Идеолог «нового реализма» Валерия Пустовая вообще очень любит всяческие манифесты. Хотя в одной из рецензий она сама же и пишет, что манифесты – вещь поколенческая, то есть, по сути, плод духовной незрелости. Новый реализм уже существует. Осталось придумать ещё новый патриотизм. Что это такое? Да просто отсутствие оного, о чём Пустовая не стесняется говорить: «...Но Глуховский не считает нужным включаться в пространство родины, равно как уделять внимание её конкретике – и это по-своему точно характеризует общественное самосознание в России». Да кто вам, милая девушка, сказал, что общественное самосознание в России – это ощущение себя вне родины? Наоборот: чувство родины как раз и формирует сознание народа, иначе и быть не может. Без чувства родины нет народа.

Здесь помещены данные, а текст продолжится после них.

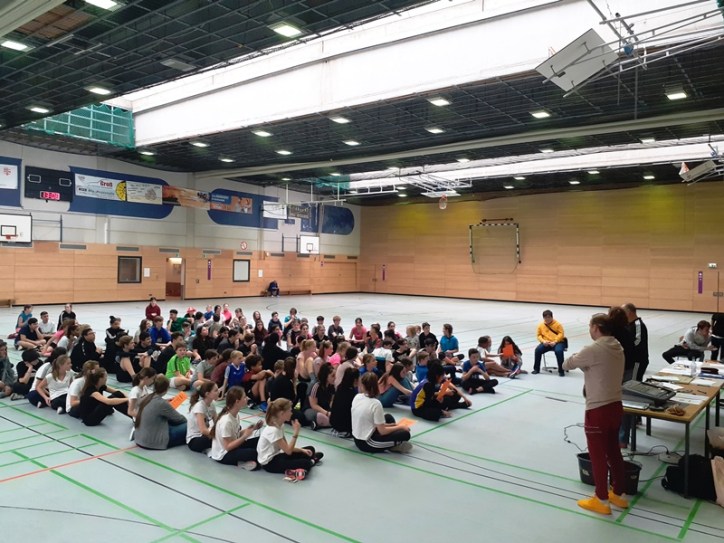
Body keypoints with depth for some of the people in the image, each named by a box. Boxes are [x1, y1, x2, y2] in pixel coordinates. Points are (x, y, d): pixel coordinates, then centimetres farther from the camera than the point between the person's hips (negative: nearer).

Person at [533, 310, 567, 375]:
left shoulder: (557, 324, 0)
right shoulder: (541, 325, 7)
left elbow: (561, 334, -6)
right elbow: (539, 335, 10)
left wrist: (555, 342, -18)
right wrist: (543, 341, -11)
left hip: (558, 342, -3)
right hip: (546, 343, 3)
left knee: (558, 351, -35)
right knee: (538, 350, -22)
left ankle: (561, 370, -19)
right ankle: (536, 369, -6)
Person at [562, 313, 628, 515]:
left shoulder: (592, 350, -20)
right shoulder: (618, 348, 4)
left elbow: (566, 365, -7)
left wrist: (576, 358, 9)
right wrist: (585, 362, 5)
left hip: (598, 411, -8)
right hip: (615, 406, 8)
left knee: (598, 456, 6)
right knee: (613, 452, 21)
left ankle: (601, 501, 18)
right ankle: (619, 494, 35)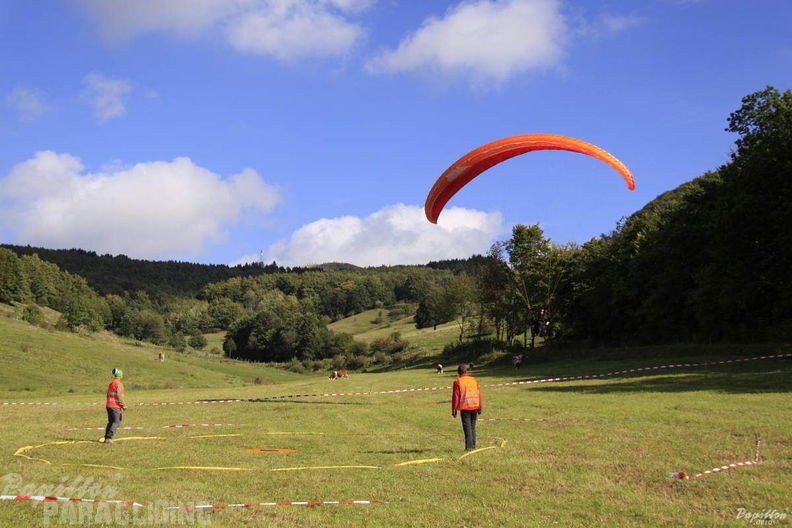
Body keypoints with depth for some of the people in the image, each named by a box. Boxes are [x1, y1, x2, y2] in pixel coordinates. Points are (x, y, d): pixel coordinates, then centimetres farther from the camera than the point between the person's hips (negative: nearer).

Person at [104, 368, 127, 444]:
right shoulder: (119, 384, -10)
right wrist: (123, 405, -12)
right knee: (116, 422, -8)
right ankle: (109, 438, -17)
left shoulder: (110, 383, 16)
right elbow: (119, 395, -17)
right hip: (115, 406, -8)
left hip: (109, 405, 8)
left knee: (110, 422, 15)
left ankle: (106, 438, 15)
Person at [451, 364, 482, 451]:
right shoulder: (474, 380, 8)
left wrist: (454, 410, -1)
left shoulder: (457, 382, -5)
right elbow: (479, 394, 9)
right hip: (474, 407, 4)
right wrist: (480, 407, 16)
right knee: (473, 427, 15)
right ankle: (473, 445, 20)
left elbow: (455, 397, -6)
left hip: (465, 408, -4)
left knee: (467, 427, -2)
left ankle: (469, 446, -9)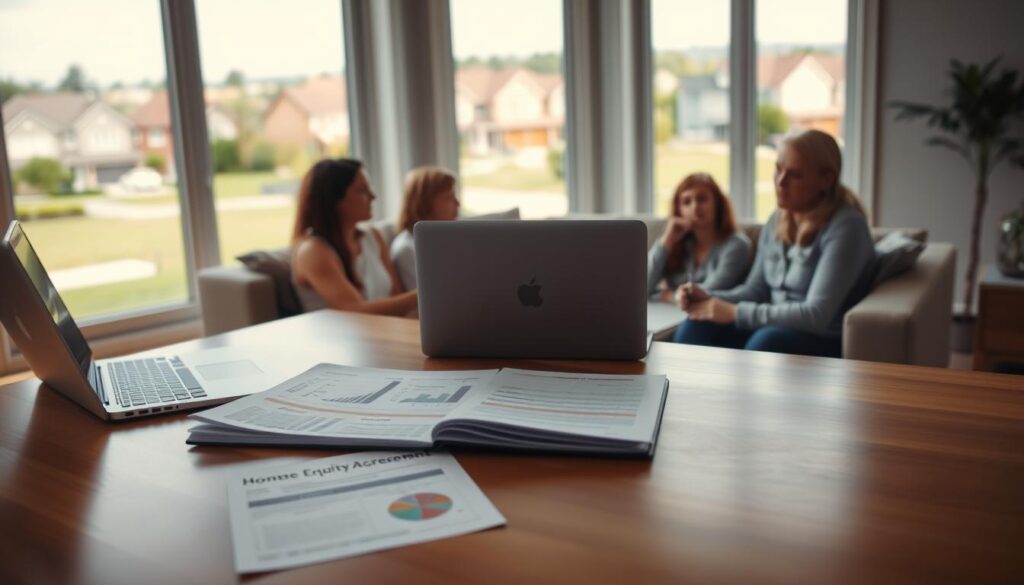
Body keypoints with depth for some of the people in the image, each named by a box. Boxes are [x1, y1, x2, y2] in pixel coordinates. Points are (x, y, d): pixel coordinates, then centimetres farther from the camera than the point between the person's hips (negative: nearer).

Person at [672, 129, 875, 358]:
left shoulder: (844, 227, -14)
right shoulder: (777, 221, 8)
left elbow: (816, 315, -22)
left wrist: (735, 312, -22)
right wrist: (709, 299, -6)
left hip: (828, 343, -6)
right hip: (777, 330, 6)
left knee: (765, 342, -37)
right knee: (693, 329, -18)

Прославиться же такой критик может только одним способом – присосавшись как клещ к модным, раскрученным писательским именам. Главное – засветиться самой.
Нельзя сказать, что Валерия Пустовая только и делает, что всех ругает. Хотя ругает, разумеется, с превеликим удовольствием. Отнюдь нет. Пустовая очень благоволит к столь же невнятной «девочке из аула» Алисе Ганиевой и почему-то довольно подробно разбирает творчество интернетных творцов – сантехника Славы Сэ и «угрюмой феи» Марии Кетро. То есть очевидно, что ценностная шкала сбита в принципе: третьесортный беллетрист Дмитрий Глуховский стоит в одном ряду с Сергеем Шаргуновым, а Сергей Минаев ничем не уступает Андрею Рубанову.
Нет в этой книге и речи о классиках. Даже отсылок к ним нет. Фактически от лица старшего поколения выступают Юрий Арабов и Алексей Варламов, что выглядит довольно странно. Взор Пустовой обращён не на наших классиков, скажем, на Распутина и Астафьева или на Гранина, а на творчество Быкова, Маканина, Улицкой, Пелевина, что само по себе симптоматично.
Симптоматично и то, что чаще всего в подтверждение собственных мыслей Валерия Пустовая цитирует Льва Данилкина и Евгению Вежлян... А сама она вместе с Еленой Погорелой и Алисой Ганиевой входят в придуманную ими же группу с милым и глуповатым названием «ПоПуГан». Что ж, достойная компания.
Только почему мы должны ей доверять?